O filósofo André Barata concorda que, num certo sentido, nunca o homem se viu submetido a tão intensos estímulos sociais ao consumo: «O consumismo das sociedades contemporâneas é menos uma escolha das pessoas do que um sistema de produção de necessidades artificiais a que a generalidade das pessoas não pode escapar sem ver comprometido o seu bem-estar social. O crédito é a forma perfeitamente contemporânea, universal e intangível da tentação, que deita a perder pessoas e famílias em grande escala, países inteiros. Mas ao contrário da religiosidade, que depende da força das consciências em resistirem à tentação, o consumismo depende do poder de as necessidades artificiais esboroarem qualquer resistência das consciências.»Por isso, defende o filósofo, é tão importante, de um ponto de vista racional, resistir às tentações. «É como resistir a ir por atalhos que certamente acabarão, de uma ou outra forma, por ser prejudiciais, para o próprio ou para os outros. Por exemplo, o atalho de um prazer imediato em detrimento de um objetivo maior que se desejava, ou a tentação de uma facilidade, mas prejudicando de alguma maneira outros.
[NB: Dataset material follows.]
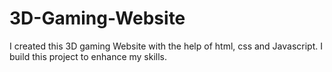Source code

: # 3D-Gaming-Website
I created this 3D gaming Website with the help of html, css and Javascript. I build this project to enhance my skills.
A moralidade de um caráter constante, que resiste às tentações como quem resiste a ir por atalhos, é, no essencial, uma moralidade refletida, que não esquece as suas razões.»

Resistir...

A boa notícia, e de grande utilidade nos tempos de crise que atravessamos, é que o autocontrolo pode ser treinado e fortalecido. «É como um músculo: exercitando-o, as pessoas terão maior capacidade de resistir à tentação», explica Nicole Mead. «Esta capacidade psicológica influencia quase todas as esferas da nossa vida: trabalho, amor, amizade, consumo, saúde, exercício, alimentação... Por isso, é tão importante fortalecê-lo. Por exemplo, se é uma pessoa madrugadora, mas perde energia a partir da tarde, vá ao ginásio de manhã. Se tem tendência para gastar mais do que pode em compras, mantenha-se longe dos centros comerciais e faça programas alternativos. Ou seja, planeie o seu dia de acordo com os seus objetivos porque isso irá ajudá-lo a atingi-los.»

... e às vezes ceder

«A indulgência para com a tentação só se torna problemática quando provoca ansiedade ou interfere com o bem-estar físico, psicológico ou social», diz Nicole Mead. «Nunca resistir à tentação é um problema, ceder-lhe de vez em quando pode ser saudável e é certamente agradável.» André Barata concorda: «Há mais na tentação do que a lógica de cedência aos prazeres, às luxúrias e às facilidades que é habitual indicar. Há um fascínio muito humano pela ação que projeta tão inteiramente a pessoa no que está a fazer, além de todas as consequências, até pessoais, que é verdadeiramente um perder-se de si mesmo.»